As an NHL player, Sacco appeared in 738 games over 13 seasons with Toronto, Anaheim, the New York Islanders, Washington and Philadelphia. Adams and Patrick played a combined 1,820 contests.
“Whether he played or not wasn’t as important as the experience he has in coaching,” Rolston said. “He was a player who was a heart-and-soul player, somebody that you could depend on every night. You knew what you were getting.”
Sacco compiled 93 goals and 213 points as a winger before retiring in 2003. The Massachusetts native was an AHL assistant coach for two seasons with Avs affiliates before taking over their new farm club, the Lake Erie Monsters, for two seasons, his first head coaching job. The Avs promoted him to replace Tony Granato in 2009.

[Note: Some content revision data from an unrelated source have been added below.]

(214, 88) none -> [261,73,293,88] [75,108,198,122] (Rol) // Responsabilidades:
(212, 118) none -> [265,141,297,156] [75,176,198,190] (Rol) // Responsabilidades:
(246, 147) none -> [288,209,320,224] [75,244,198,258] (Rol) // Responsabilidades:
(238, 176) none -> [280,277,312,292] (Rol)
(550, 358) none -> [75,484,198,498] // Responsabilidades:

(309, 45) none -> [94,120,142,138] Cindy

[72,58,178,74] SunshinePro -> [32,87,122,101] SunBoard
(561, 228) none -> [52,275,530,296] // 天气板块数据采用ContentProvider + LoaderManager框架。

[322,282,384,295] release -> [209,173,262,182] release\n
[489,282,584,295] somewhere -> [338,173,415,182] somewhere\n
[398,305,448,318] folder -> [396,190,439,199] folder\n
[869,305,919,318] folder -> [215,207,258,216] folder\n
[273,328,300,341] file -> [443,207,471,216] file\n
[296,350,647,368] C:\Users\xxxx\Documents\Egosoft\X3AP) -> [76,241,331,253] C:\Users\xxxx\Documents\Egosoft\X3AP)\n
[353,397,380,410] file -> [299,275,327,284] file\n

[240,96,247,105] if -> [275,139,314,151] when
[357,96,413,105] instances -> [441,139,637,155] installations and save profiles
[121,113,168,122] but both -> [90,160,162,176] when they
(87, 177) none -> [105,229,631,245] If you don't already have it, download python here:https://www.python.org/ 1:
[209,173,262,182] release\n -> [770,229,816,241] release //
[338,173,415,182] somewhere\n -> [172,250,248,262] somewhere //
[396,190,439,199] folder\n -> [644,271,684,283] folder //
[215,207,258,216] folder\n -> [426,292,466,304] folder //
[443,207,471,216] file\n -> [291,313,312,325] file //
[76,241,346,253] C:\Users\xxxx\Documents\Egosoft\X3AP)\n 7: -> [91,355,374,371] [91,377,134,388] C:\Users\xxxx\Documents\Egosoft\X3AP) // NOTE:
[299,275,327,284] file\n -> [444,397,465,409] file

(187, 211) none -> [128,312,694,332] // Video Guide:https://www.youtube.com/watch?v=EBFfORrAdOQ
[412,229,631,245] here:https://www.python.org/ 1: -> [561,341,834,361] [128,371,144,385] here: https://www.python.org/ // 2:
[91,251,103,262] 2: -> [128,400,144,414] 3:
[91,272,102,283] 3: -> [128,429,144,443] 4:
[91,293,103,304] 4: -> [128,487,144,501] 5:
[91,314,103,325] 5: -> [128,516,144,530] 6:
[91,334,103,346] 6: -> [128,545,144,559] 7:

He most recently led Team USA to bronze medal at the world championship this spring.
The Sabres will hire one more assistant coach, Rolston said.
Rolston insisted he jelled with Adams and Patrick after taking over for Lindy Ruff on Feb. 20.
“They were both outstanding when I got here and all the way through,” Rolston said.
Then why fire them?
“It was just part of change, nothing else,” he said. “(They’re) both outstanding people, both outstanding coaches, lot of character. They were outstanding in the transition coming for me coming from Rochester to here.”
Rolston kept assistant coach Teppo Numminen, goalie coach Jim Corsi and strength and conditioning coach Doug McKenney.